Does chemo define a cancer patient?

Am I less of a cancer patient because I chose to not have chemo? I feel that way at times…

I always cringe when the question “did you have chemo?” is asked from a fellow survivor. I automatically feel like I’m being judged. I cannot help but think that someone who chose or had no choice in the matter looks at me and thinks “she had it easy.”

I just want to clarify that it WAS in my treatment plan: surgery, chemo, radiation and five years of tamoxifen. There are a lot of advanced tests they can run now that let you know your chances of reoccurrence, and in my case chemo was only going to change it by 6 to 8 percent. It was not enough for ME and I’m completely aware that 1 percent would be enough for some people; however, I felt the risks outweighed the benefits.

I have said before in past blogs that this is a personal journey for every single person who has ever had to hear those unfortunate words. One would think that there is an automatic feeling of family and support from the survivors club; for the most part, that has been true.

chemo 2

As with anything, there are always exceptions. I can brush off some of the things that non-cancer people say to me because they have no idea, they don’t know what it feels like to get a diagnosis that changes your life, but survivors are supposed to know.

These are the people that should have a basic idea and understanding of the treatment process, the emotions, the decisions, sacrifices and the possible outcomes that come along with cancer. To hear someone belittle my cancer who is familiar with my struggles is disheartening. There should be no judgment, just empathy and understanding.

I have personally heard from another breast cancer survivor, “Well, you had a good one.” Is there really any “good” cancer?  Don’t get me wrong, I’m so grateful for how my story turned out, I know it could have easily went the other way, but I don’t feel like ANY cancer stories should be compared, it’s not fair.

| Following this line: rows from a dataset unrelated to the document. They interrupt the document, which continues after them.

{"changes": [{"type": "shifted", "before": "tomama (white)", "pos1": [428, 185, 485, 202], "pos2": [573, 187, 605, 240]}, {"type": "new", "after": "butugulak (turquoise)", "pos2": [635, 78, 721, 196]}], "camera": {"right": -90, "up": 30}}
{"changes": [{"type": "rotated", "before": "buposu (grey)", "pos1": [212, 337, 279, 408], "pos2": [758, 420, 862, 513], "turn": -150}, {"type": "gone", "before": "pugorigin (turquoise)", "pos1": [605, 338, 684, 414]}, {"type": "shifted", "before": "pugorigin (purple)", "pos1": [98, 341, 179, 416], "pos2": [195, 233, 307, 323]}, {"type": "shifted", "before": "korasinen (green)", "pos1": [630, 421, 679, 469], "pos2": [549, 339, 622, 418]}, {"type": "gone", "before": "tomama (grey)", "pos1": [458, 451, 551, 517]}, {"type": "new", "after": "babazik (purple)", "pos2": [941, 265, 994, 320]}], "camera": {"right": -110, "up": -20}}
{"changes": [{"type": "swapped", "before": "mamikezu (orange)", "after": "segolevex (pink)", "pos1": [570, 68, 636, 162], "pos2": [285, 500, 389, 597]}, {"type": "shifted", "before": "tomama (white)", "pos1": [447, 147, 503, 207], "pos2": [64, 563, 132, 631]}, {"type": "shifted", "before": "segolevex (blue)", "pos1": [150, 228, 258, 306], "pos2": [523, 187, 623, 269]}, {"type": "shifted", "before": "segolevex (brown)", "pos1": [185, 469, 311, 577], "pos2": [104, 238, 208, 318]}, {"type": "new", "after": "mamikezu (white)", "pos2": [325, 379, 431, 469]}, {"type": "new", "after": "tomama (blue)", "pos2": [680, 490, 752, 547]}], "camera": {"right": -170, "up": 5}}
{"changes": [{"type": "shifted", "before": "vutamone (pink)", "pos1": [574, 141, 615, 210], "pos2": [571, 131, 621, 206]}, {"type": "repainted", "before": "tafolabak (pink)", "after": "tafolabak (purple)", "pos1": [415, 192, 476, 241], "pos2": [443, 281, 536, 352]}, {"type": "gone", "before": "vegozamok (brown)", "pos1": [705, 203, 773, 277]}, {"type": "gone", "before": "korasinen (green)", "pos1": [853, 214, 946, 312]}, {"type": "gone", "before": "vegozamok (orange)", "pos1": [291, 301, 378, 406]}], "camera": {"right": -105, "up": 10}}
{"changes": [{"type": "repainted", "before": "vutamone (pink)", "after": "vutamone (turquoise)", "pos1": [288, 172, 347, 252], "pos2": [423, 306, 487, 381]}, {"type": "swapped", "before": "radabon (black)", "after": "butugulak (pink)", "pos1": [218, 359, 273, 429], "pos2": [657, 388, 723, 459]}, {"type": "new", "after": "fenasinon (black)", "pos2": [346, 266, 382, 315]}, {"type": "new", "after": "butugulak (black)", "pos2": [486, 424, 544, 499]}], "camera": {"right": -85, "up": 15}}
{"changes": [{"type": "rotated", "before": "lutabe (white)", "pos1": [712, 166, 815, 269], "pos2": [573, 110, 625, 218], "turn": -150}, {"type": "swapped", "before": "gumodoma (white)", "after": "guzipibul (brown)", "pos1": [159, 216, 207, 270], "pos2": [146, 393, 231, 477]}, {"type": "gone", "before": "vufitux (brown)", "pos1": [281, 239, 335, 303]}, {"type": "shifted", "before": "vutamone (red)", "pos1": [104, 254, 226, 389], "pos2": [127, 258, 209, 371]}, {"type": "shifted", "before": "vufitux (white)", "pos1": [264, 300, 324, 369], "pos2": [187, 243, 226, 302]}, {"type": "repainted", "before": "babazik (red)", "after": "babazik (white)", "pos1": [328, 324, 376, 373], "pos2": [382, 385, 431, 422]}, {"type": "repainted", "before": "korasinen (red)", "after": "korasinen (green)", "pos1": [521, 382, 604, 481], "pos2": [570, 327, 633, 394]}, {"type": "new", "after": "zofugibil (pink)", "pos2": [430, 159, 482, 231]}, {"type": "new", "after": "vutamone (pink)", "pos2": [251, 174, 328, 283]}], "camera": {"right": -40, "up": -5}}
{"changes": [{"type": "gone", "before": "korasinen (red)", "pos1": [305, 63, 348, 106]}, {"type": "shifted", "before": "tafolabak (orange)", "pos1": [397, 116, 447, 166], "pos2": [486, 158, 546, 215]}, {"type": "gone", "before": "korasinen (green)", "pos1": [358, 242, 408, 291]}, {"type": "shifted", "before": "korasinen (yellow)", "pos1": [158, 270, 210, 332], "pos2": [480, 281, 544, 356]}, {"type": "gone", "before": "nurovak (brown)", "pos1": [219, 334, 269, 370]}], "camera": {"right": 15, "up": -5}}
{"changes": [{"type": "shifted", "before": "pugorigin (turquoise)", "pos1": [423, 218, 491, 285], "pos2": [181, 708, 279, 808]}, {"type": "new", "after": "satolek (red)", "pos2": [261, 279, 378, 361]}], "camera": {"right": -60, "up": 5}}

There are obviously different types of cancer; destructive, intrusive, not going to back down cancer; that no matter what the treatment, unfortunately, the disease wins. Then there are the not so aggressive, respond great to treatment kind of cancers.

If I had a choice, I wouldn’t pick either, they both (for lack of a better word) suck for different reasons. Just like there are no two people alike, I feel it’s the same way with a cancer diagnosis. There is no cookie cutter cancer patient, or treatment plan.

This is a club that nobody asks to join, and no matter how full it is, unfortunately, there will always be new members. There are no presidents, vice-presidents or board members of this club, just members who are all in the same boat when it comes down to it; wishing to cancel the membership, but can’t because once you’re in, it’s for life.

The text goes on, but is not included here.